(Task prompt) Starting at the top of the data below and stopping after the line that contains "elevation (m): 3800", rewrite those lines with "collectors" swapped for "collected by" everywhere it appears, leaving everything else as it is.

(Listed entries)
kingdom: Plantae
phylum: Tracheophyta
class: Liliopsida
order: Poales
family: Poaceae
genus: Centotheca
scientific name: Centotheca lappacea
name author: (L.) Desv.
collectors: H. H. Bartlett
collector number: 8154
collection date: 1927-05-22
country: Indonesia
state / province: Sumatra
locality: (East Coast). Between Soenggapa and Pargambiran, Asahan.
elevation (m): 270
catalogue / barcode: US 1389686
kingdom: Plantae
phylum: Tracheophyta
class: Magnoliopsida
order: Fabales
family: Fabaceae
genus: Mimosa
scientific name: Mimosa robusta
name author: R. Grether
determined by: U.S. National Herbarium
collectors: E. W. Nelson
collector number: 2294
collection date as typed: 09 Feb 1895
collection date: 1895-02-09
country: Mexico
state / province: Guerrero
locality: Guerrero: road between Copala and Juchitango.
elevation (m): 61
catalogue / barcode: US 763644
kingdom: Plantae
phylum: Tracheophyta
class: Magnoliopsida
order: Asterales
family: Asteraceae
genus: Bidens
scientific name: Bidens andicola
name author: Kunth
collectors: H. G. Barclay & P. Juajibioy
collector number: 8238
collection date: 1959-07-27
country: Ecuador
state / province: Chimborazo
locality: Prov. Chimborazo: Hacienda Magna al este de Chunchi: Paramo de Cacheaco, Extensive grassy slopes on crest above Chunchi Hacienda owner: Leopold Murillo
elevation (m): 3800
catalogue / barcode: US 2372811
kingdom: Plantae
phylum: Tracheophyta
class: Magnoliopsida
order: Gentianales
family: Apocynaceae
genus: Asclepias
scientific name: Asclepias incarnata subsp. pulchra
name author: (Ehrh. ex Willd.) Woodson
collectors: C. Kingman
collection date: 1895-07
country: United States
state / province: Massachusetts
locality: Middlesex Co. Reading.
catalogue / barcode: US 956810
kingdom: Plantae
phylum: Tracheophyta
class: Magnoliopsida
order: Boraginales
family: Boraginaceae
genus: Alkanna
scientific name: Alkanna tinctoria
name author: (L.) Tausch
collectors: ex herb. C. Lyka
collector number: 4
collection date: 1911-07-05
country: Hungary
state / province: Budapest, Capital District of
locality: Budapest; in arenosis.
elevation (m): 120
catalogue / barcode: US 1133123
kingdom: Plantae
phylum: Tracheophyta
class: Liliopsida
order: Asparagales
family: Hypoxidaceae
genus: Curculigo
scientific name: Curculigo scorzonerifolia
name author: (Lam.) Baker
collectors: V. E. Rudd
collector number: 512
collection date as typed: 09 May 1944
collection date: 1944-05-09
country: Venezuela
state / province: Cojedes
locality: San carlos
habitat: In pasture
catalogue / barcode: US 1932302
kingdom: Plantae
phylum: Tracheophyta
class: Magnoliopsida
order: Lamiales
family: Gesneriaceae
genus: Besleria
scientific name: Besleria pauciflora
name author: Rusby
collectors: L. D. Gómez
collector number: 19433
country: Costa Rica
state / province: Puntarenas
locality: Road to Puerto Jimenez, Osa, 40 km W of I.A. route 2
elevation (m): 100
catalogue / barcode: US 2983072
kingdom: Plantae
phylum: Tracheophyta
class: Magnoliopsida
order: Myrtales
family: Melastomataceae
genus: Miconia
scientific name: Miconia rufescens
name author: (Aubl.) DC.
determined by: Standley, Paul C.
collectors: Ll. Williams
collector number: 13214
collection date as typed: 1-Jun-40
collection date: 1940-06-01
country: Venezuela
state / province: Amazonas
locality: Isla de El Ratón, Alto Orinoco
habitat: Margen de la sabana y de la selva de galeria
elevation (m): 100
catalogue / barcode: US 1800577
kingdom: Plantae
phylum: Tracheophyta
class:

(Result)
kingdom: Plantae
phylum: Tracheophyta
class: Liliopsida
order: Poales
family: Poaceae
genus: Centotheca
scientific name: Centotheca lappacea
name author: (L.) Desv.
collected by: H. H. Bartlett
collector number: 8154
collection date: 1927-05-22
country: Indonesia
state / province: Sumatra
locality: (East Coast). Between Soenggapa and Pargambiran, Asahan.
elevation (m): 270
catalogue / barcode: US 1389686
kingdom: Plantae
phylum: Tracheophyta
class: Magnoliopsida
order: Fabales
family: Fabaceae
genus: Mimosa
scientific name: Mimosa robusta
name author: R. Grether
determined by: U.S. National Herbarium
collected by: E. W. Nelson
collector number: 2294
collection date as typed: 09 Feb 1895
collection date: 1895-02-09
country: Mexico
state / province: Guerrero
locality: Guerrero: road between Copala and Juchitango.
elevation (m): 61
catalogue / barcode: US 763644
kingdom: Plantae
phylum: Tracheophyta
class: Magnoliopsida
order: Asterales
family: Asteraceae
genus: Bidens
scientific name: Bidens andicola
name author: Kunth
collected by: H. G. Barclay & P. Juajibioy
collector number: 8238
collection date: 1959-07-27
country: Ecuador
state / province: Chimborazo
locality: Prov. Chimborazo: Hacienda Magna al este de Chunchi: Paramo de Cacheaco, Extensive grassy slopes on crest above Chunchi Hacienda owner: Leopold Murillo
elevation (m): 3800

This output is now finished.